I was pleased to have the opportunity to take part in a Westminster Hall debate this week about STEM subjects and our crucial science and discovery centres.
Here is a copy of my speech:
“It is a pleasure to contribute to this debate under your chairmanship. I congratulate the hon. Member for Runnymede and Weybridge (Dr Spencer) on bringing this important debate to the House. It goes without saying that our nation’s regional science and discovery centres play a crucial role in the country’s STEM success, delivering inspirational science learning to schoolchildren and families, and working in partnership with schools, teachers, universities, businesses and local communities.
As a London MP, I know that many children in my constituency have been inspired on visits to the very popular Science Museum in South Kensington. Indeed, our own Mayor excelled at science and maths at A-level, and his original desire was to be a dentist. Look what happened to him: he is now the Mayor of London. Such inspirational visits have helped herald a generation of children and young people captivated by science and intent on a career in the UK’s promising scientific industries. It is these scientific industries we need to be doing our utmost to foster and support right now.

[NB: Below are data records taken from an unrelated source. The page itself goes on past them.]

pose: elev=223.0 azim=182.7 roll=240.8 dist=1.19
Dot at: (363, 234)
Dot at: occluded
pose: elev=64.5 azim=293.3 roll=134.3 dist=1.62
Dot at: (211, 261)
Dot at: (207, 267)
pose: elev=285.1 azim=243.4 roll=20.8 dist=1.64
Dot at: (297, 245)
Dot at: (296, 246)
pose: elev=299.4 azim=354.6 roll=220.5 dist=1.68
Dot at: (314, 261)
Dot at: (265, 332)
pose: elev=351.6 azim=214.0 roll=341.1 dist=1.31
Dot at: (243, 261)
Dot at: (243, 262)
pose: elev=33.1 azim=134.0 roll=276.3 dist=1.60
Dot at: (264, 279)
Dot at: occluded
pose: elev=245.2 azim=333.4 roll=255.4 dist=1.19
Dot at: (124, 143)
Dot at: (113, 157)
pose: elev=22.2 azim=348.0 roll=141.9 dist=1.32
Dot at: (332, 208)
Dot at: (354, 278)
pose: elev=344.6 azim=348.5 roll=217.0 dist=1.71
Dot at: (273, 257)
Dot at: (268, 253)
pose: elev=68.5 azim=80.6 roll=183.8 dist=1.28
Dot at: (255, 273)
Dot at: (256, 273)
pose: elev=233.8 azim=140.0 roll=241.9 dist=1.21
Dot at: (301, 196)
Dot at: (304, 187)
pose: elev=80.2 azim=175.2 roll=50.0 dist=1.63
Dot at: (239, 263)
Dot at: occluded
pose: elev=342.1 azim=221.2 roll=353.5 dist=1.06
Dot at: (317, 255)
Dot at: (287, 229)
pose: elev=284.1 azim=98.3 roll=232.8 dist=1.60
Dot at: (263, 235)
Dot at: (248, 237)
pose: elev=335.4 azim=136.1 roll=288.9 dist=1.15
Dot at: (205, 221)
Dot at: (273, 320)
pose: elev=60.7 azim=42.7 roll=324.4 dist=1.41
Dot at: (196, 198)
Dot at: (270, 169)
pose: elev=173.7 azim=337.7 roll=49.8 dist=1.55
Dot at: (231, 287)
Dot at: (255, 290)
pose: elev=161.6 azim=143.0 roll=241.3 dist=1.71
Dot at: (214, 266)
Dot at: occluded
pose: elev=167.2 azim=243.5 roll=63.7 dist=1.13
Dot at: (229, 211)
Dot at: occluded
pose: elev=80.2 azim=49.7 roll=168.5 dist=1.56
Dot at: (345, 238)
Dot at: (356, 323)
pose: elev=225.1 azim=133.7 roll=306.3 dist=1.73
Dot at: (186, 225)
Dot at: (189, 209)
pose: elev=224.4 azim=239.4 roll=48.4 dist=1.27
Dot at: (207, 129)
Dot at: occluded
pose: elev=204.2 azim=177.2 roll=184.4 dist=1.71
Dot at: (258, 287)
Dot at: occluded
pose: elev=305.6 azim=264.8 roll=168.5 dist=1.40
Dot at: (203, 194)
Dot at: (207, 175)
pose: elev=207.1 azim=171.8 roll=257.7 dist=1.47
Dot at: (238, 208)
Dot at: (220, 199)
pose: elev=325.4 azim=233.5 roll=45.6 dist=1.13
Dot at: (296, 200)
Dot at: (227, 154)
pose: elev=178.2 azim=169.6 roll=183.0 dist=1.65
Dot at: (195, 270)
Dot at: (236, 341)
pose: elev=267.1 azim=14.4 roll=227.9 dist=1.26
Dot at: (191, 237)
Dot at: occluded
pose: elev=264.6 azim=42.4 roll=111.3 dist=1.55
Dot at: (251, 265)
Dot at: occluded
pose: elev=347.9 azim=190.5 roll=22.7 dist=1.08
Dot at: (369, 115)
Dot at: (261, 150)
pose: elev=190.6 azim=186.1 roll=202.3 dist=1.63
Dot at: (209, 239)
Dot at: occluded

I know this all too well as a recipient of the Oxford-AstraZeneca covid-19 vaccine. Professor Sarah Gilbert from Oxford University, who invented the vaccine, would have been inspired by the Science Museum, and I wonder whether she visited as a girl.
Many of those involved in the Oxford vaccine pipeline will have come through the state education sector and will have been inspired to pursue their dreams through visits to science museums, but I am deeply concerned about their future. Due to covid-19, science centres have mainly been closed since March and have had to make 50% to 80% of their education teams redundant in order to protect the long-term survival of their charities. These closures and redundancies have come when we most need our regional science centres to help with the educational recovery, to reduce inequality, to inspire young people from our most disadvantaged communities into science, and to encourage our young people into science and technology careers to support our industry and our learning.
At the same time, the Government have abandoned any pretence of having an industrial strategy and, as the Chair of the Select Committee on Science and Technology, the right hon. Member for Tunbridge Wells (Greg Clark), has made clear:
“It is deeply concerning that at the very moment when the whole country recognises the importance of scientific research… that the science budget should be facing immediate and substantial cuts involving the cancellation of current research.”
We know that these cuts will undermine UK productivity. Every pound spent on research in the UK reaps a return of £1.60, and any cuts end up costing our economy millions.
Rather than saying, as the Prime Minister has done, that we have a successful covid-19 vaccine due to “greed” and “capitalism”—which could not be further from the minds of people such Professor Sarah Gilbert—the Government are well placed to recognise the contributions of British science and address the myriad challenges facing the sector. This must start with restating an industrial strategy with science, research and development and international collaboration at its heart. It must also have a holistic approach, recognising the challenges to the pipeline if science and discovery centres are unable to reach out and inspire the next generation of scientists.
British science has played a key role in shining a light out from the darkness and despair of this pandemic. Without action, we risk extinguishing the lights that will show us a path away from future challenges before they even begin.”